# Negative Binomial Probability Distribution

A Negative Binomial Probability Distribution is a discrete probability distribution that can be an instantiation of a Negative Binomial Mass Function.

## References

### 2012

• http://en.wikipedia.org/wiki/Negative_binomial_distribution
• QUOTE: In probability theory and statistics, the negative binomial distribution is a discrete probability distribution of the number of successes in a sequence of Bernoulli trials before a specified (non-random) number of failures (denoted r) occur. For example, if one throws a die repeatedly until the third time “1” appears, then the probability distribution of the number of non-“1”s that had appeared will be negative binomial.

The Pascal distribution (after Blaise Pascal) and Polya distribution (for George Pólya) are special cases of the negative binomial. There is a convention among engineers, climatologists, and others to reserve “negative binomial” in a strict sense or “Pascal” for the case of an integer-valued stopping-time parameter r, and use “Polya” for the real-valued case. The Polya distribution more accurately models occurrences of “contagious” discrete events, like tornado outbreaks, than the Poisson distribution.

• http://en.wikipedia.org/wiki/Negative_binomial_distribution#Definition
• QUOTE: Suppose there is a sequence of independent Bernoulli trials, each trial having two potential outcomes called “success” and “failure”. In each trial the probability of success is p and of failure is (1 − p). We are observing this sequence until a predefined number r of failures has occurred. Then the random number of successes we have seen, X, will have the negative binomial (or Pascal) distribution: :$\displaystyle{ X\ \sim\ \text{NB}(r,\, p) }$

When applied to real-world situations, the words success and failure need not necessarily be associated with outcomes which we see as good or bad. Say in one case we may use the negative binomial distribution to model the number of days a certain machine works before it breaks down. In such a case “success” would mean the machine was working properly, whereas “failure” would mean it broke down. In another case we can use the negative binomial distribution to model the number of attempts needed for a sportsman to score a goal. Then “failure” would be his/her scoring the goal, whereas “successes” are misses.

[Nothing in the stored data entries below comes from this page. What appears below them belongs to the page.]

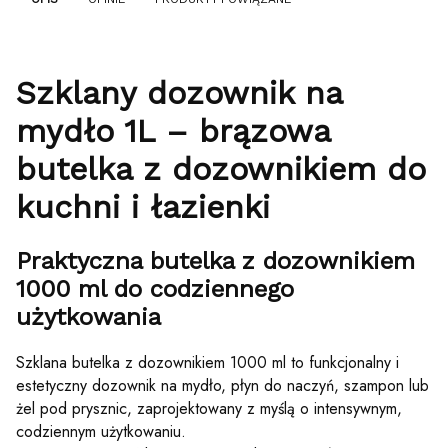
Szklany dozownik na
mydło 1L – brązowa
butelka z dozownikiem do
kuchni i łazienki
Praktyczna butelka z dozownikiem
1000 ml do codziennego
użytkowania
Szklana butelka z dozownikiem 1000 ml to funkcjonalny i
estetyczny dozownik na mydło, płyn do naczyń, szampon lub
żel pod prysznic, zaprojektowany z myślą o intensywnym,
codziennym użytkowaniu.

The probability mass function of the negative binomial distribution is :$\displaystyle{ f(k) \equiv \Pr(X = k) = {k+r-1 \choose k} (1-p)^r p^k \quad\text{for }k = 0, 1, 2, \dots }$

Here the quantity in parentheses is the binomial coefficient, and is equal to

$\displaystyle{ {k+r-1 \choose k} = \frac{(k+r-1)!}{k!\,(r-1)!} = \frac{(k+r-1)(k+r-2)\cdots(r)}{k!}. }$

This quantity can alternatively be written in the following manner, explaining the name “negative binomial”: :$\displaystyle{ \frac{(k+r-1)\cdots(r)}{k!} = (-1)^k \frac{(-r)(-r-1)(-r-2)\cdots(-r-k+1)}{k!} = (-1)^k{-r \choose k}. \qquad (*) }$

To understand the above definition of the probability mass function, note that the probability for every specific sequence of k successes and r failures is (1 − p)rpk, because the outcomes of the k + r trials are supposed to happen independently. Since the rth failure comes last, it remains to choose the k trials with successes out of the remaining k + r − 1 trials. The above binomial coefficient, due to its combinatorial interpretation, gives precisely the number of all these sequences of length k + r − 1.